Nearly 1,700 of the U.K.’s free-to-use cashpoints were converted into fee-paying machines between January and March this year, according to research conducted by consumer association group Which? in April. Increasing numbers of ATM operators are following this trend, with NoteMachine planning to start charging on 4,000 of its 7,000 ATMs this year. As a result, the U.K. is expected to lose 13% of its 52,000 free cashpoints within the next few months.
According to NoteMachine and other ATM operators, they are being forced into charging through the actions of LINK — the administrators of the U.K.’s biggest ATM network — which is gradually cutting the interchange fees it charges high street banks and then pays to operators each time a customer withdraws cash.

“The banks effectively provide the funding for LINK,” explains Ron Delnevo, executive director for the ATM Industry Association (ATMIA) in Europe. “Now the banks have said to LINK, we don’t want to go on paying as much interchange, but because the margins in the free-to-use ATM business are very low, even a reduction of a few pence means that those ATMs are now losing money for every transaction they carry out.”
Earlier this year, interchange dropped from 25p to 22.5p, and despite ongoing pressure from Which? and the Federation of Small Businesses (FSB), this may reduce further.
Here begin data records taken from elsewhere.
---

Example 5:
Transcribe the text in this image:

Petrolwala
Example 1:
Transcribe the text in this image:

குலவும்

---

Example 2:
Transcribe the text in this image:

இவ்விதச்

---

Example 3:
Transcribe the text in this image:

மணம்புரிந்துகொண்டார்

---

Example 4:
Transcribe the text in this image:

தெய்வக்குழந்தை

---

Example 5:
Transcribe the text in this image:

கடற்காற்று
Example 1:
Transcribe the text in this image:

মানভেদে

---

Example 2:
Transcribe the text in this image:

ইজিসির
Delnevo predicts that the majority of consumers will be unwilling to use fee-charging ATMs, and instead will choose to withdraw money at free cashpoints still provided by large supermarket chains such as Sainsburys and Tesco, who can afford to subsidise their own ATMs.
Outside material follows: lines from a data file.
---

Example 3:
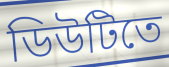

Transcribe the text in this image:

ডিউটিতে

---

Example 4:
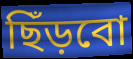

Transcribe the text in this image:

ছিঁড়বো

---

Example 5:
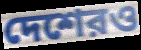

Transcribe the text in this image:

দেশেরও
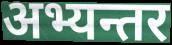
अभ्यन्तर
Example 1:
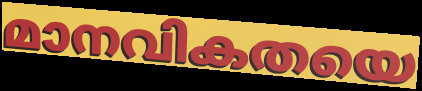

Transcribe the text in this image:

മാനവികതയെ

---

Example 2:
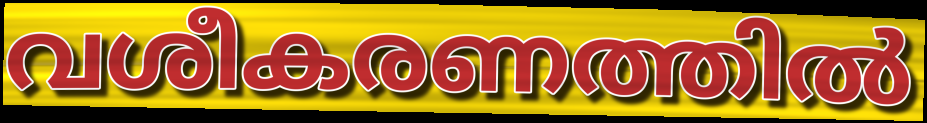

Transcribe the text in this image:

വശീകരണത്തിൽ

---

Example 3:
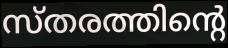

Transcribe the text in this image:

സ്തരത്തിന്റെ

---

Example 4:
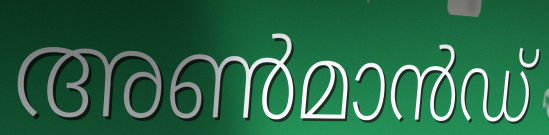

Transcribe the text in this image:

“When these ATMs switch to charging, it’s going to destroy a lot of the neighborhood’s local businesses located nearby,” he says. “People will either go to bank branches or the bigger retailers to withdraw cash, and take their spending power with them. We believe that 75-80% of people will stop using these ATMs over the next 12 months, which will work out at around 300 million transactions across the U.K.”
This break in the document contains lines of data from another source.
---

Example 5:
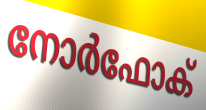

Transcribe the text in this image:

നോർഫോക്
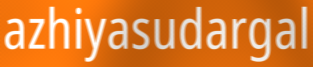
azhiyasudargal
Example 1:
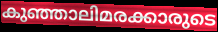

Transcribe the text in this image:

കുഞ്ഞാലിമരക്കാരുടെ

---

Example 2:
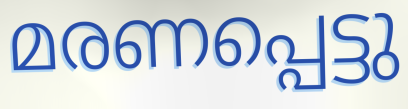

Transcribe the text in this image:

മരണപ്പെട്ടു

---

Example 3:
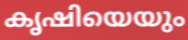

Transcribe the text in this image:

കൃഷിയെയും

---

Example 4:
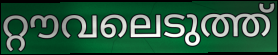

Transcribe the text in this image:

റ്റൗവലെടുത്ത്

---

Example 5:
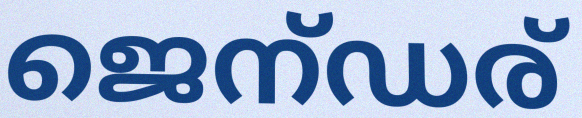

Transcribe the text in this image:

ജെന്ഡര്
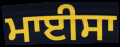
ਮਾਈਸਾ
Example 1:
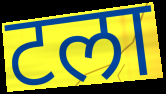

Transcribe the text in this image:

टला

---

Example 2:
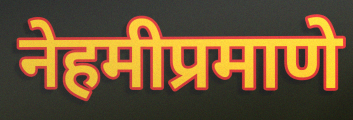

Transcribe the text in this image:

Both ATMIA and the FSB think that one of the biggest problems is a lack of transparency in how interchange fees are set across the payments market. Delnevo says that one of the reasons why banks have been able to exert such pressure on LINK to cut interchange is because the card networks have been allowed to steadily reduce their own interchange. In the U.K., Visa now offers interchange rates of 20p or less per cash withdrawal, while Vocalink, a payments technology company which supplies the LINK ATM scheme with ATM processing services, was acquired by Mastercard in 2016.
“Many people have argued that acquisition was not a good thing,” said Delnevo. “But I don’t think it’s had anything to do with what’s happening. Arguably Visa have driven this because the banks can now say, ‘If we connect our ATMs to Visa rather than the LINK network, we’d be paying less.’ This is happening to an even greater extent in Ireland, where Visa have just announced that they’re reducing interchange to 5 euro cents, which is a completely arbitrary change, and will cripple the economics of providing those transactions at ATMs.”
As a result, the FSB is campaigning for the Payments Systems Regulator (PSR) to be permanently involved in regulating interchange levels to ensure that maintaining a certain number of free ATMs across the country remains financially viable.
“We feel there’s a need for a regulator to take sole responsibility of ensuring that levels of access to cash do not decline any further,” said Lorence Nye, senior policy advisor at the FSB. “That would be through monitoring metrics such as average distance to free to use cash machines. If we see those figures drift, someone has to be able to step in and say, ‘Actually this is not acceptable, there must be more funding through the interchange fee to address this issue.’”
The joint campaign by Which? and the FSB has meant that the interchange fee is currently frozen at 22.5p, while the PSR conducts a thorough review. But Delnevo says there are further steps which need to be taken, to safeguard free access to cash and protect local businesses across the U.K.
“We need recyclable ATMs in every community as well,” he said. “At the moment you can only deposit cash in your own bank’s ATMs. We need that implemented as a LINK transaction, so you can take your cash to any ATM in the country that accepts deposits. In other countries where this has been implemented, such as Greece, sometimes more than 100% of the cash needed for withdrawals is actually deposited by businesses within that community. The Bank of England have already given their backing for this, but we need that implemented this year.”